Jeffrey A. Sosman, M.D., is a Professor of Medicine within the Division of Hematology/Oncology and Ingram Professor of Cancer Research. Dr. Sosman is a co-director of the Translational Research & Interventional Oncology Research Program at the Vanderbilt-Ingram Cancer Center. Since his arrival at Vanderbilt in December 2001, he has taken on a number of responsibilities in addition to his leadership role in this program. Previously, these responsibilities included Medical Director of the VICC Clinical Trials Shared Resource. At present, he is Director of the Melanoma Group, and he works closely with the Phase I program in drug development in melanoma and renal cell carcinoma.

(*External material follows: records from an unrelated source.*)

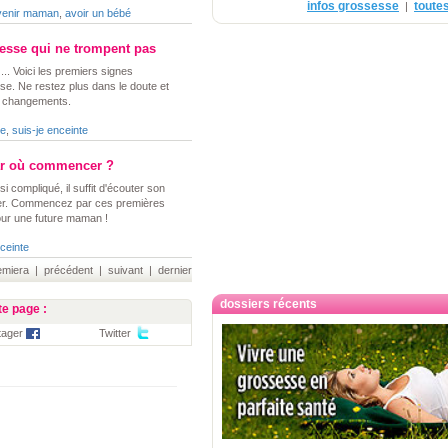
infos grossesse
toutes
|
venir maman
,
avoir un bébé
esse qui ne trompent pas
... Voici les premiers signes
e. Ne restez plus dans le doute et
s changements.
se
,
suis-je enceinte
par où commencer ?
 compliqué, il suffit d'écouter son
ser. Commencez par ces premières
our une future maman !
ceinte
iera | précédent | suivant | dernier
dossiers récents
e page :
tager
Twitter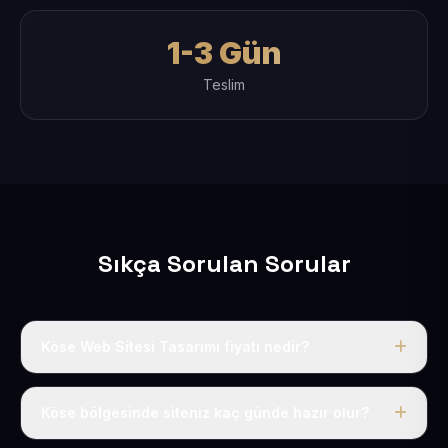
1-3 Gün
Teslim
Sıkça Sorulan Sorular
Köse Web Sitesi Tasarımı fiyatı nedir?
Tek fiyat uygulanır: yıllık 50 USD + KDV. Bu bedele alan
adı, hosting, SSL ve temel SEO da dahildir.
Köse bölgesinde siteniz kaç günde hazır olur?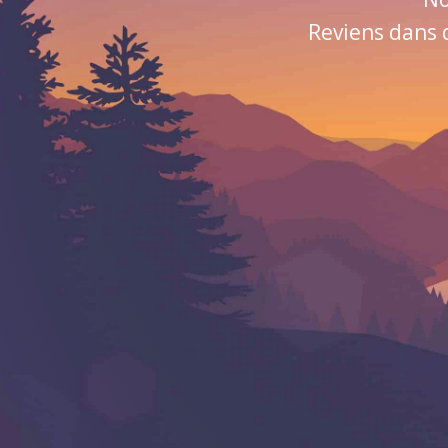
Reviens dans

He is a permanent member of the NIH/NCI study section for Cancer Immunology and Immunotherapy (CII) from 2006 - 2010. He is recognized nationally for his expertise in melanoma, clinical tumor immunology, and most recently targeted therapy for melanoma. He has been peer-review funded in the past for both immunotherapy trials and translational clinical trials in melanoma. Dr. Sosman recently was awarded a NCI K24 to support mentoring individuals in clinical investigations in melanoma. Most of his research has shifted focus from immunologic approaches in melanoma and renal cancer to clinical efforts utilizing inhibitors of tumor signaling pathways, surface growth factors, or vascular growth factors that target the cancer cell biology. As described above, he was an important force behind the development of the Translational Research Laboratory and is heavily involved in its activity. Dr. Sosman was recently named the Mary Hendrickson-Johnson American Cancer Society Melanoma Research Professor. He is the first honoree of this five-year award, which was awarded for his career achievements and new research initiatives in translational research in melanoma. He was also recently appointed as an Ingram Professor for Cancer Research. His translational activities are well matched to his role in ST, where his expertise in melanoma and clinical trials has been instrumental in facilitating trials led by other investigators in several other malignancies.